Here’s how Charles Hill, former Foreign Service officer, now Diplomat-in-Residence and leader of the Grand Strategy seminar at Yale, describes the tendency for those in power to fail to recognize the decline of the established order:

“…when an established international system enters its phase of deterioration, many leaders nonetheless respond with insouciance, obliviousness, and self-congratulation.” (quoted by David Brooks in his NYT column Saving the System)

Hill explains Putin’s recent aggressive moves in Ukraine, China’s aggressiveness in the South and East China Seas, and Middle East upheavals as attempts to exploit such deterioration:

“When the wolves of the world sense this, they, of course, will begin to make their moves to probe the ambiguities of the aging system and pick off choice pieces to devour at their leisure.
This is what Putin is doing; this is what China has been moving toward doing in the maritime waters of Asia; this is what in the largest sense the upheavals of the Middle East are all about: i.e., who and what politico-ideological force will emerge as hegemon over the region in the new order to come. The old order, once known as ‘the American Century’ has been situated within ‘the modern era,’ an era which appears to be stalling out after some 300-plus years. The replacement era will not be modern and will not be a nice one.”
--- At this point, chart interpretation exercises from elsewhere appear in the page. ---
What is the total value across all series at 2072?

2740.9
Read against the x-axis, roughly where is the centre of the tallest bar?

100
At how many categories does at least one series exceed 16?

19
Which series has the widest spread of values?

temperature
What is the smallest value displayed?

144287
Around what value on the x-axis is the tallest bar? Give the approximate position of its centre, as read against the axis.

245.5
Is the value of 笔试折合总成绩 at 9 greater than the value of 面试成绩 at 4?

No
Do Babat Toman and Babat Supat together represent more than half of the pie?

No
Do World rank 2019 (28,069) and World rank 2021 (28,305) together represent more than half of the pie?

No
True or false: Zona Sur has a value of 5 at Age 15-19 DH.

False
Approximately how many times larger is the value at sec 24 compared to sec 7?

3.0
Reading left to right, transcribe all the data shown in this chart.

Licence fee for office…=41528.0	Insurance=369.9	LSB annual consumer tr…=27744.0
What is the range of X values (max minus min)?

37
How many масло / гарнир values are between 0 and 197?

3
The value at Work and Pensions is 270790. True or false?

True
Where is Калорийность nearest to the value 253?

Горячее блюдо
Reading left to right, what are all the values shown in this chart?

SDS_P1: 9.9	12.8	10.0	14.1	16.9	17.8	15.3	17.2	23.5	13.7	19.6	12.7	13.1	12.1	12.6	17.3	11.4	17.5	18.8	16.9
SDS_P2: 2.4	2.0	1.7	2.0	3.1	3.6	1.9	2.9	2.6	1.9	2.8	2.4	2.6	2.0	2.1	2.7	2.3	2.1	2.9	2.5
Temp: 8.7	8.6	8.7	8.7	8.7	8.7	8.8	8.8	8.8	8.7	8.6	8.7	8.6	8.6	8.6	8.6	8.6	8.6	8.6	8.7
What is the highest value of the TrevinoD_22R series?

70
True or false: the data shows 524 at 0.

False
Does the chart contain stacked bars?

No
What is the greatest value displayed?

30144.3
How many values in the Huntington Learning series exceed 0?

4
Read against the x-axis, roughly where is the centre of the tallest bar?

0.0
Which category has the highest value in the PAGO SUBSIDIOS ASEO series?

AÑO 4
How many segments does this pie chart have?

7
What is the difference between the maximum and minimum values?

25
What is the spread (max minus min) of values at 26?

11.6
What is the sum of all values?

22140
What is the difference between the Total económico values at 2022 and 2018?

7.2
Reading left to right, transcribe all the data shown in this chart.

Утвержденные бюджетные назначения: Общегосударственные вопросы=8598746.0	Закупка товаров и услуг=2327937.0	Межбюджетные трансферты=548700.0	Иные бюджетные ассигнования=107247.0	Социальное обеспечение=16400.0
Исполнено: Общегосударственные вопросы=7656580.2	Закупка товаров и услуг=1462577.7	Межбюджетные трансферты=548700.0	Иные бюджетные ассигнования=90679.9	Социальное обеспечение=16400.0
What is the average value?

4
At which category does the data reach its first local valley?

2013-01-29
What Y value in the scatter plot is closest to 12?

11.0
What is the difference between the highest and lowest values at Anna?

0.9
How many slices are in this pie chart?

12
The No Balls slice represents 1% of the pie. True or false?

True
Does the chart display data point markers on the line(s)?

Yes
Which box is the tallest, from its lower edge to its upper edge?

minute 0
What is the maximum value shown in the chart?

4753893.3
It is not clear whether Hill thinks such attempts to exploit deterioration are a new phenomenon or whether he would similarly explain earlier aggressive moves by China against Taiwan, Germany against Austria, and so on. Was the modern era already deteriorating so long ago?

Perhaps the exploitation of opportunities provided by international system deterioration is not so much a result of conscious sensing of an opportunity, but more like the attack of an opportunistic infection. Perhaps the attempt to exploit opportunities is perpetual, though more likely to succeed when systemic weakness allows.

Regarding the question of whether there is currently a systemic decline to which leaders are oblivious, consider that whereas 45 years ago America was able to send astronauts to the moon, it now must rely on Russian rockets to accomplish the far less challenging task of visiting the International Space Station. The disappearance of Malaysian Flight 370 has revealed the remarkable inability of modern societies to keep track of all their civilian aircraft. Modern countries are unable to avoid nuclear power plant disasters, as shown by the Fukushima catastrophe. If it is objected that these failures don’t necessarily show lack of ability, the answer is that yes, it may be more precise to say that they result from neglecting to make use of the relevant ability, or in other words from an inability to make proper use of relevant abilities. The problem is not lack of technology that could track planes or protect a nuclear power plant from tidal waves. As in the failure to take serious steps to address global warming, the fundamental problem is lack of sufficient intelligence, organization, and wisdom to do what should be done.

Paul Krugman recently described how such failure to apply available technology and understanding has impeded recovery from the Great Recession:

“…policy makers and politicians have ignored both the textbooks and the lessons of history. And the result has been a vast economic and human catastrophe, with trillions of dollars of productive potential squandered and millions of families placed in dire straits for no good reason. … Most of the waste and suffering that have afflicted Western economies these past five years was unnecessary. We have, all along, had the knowledge and the tools to restore full employment. But policy makers just keep finding reasons not to do the right thing.”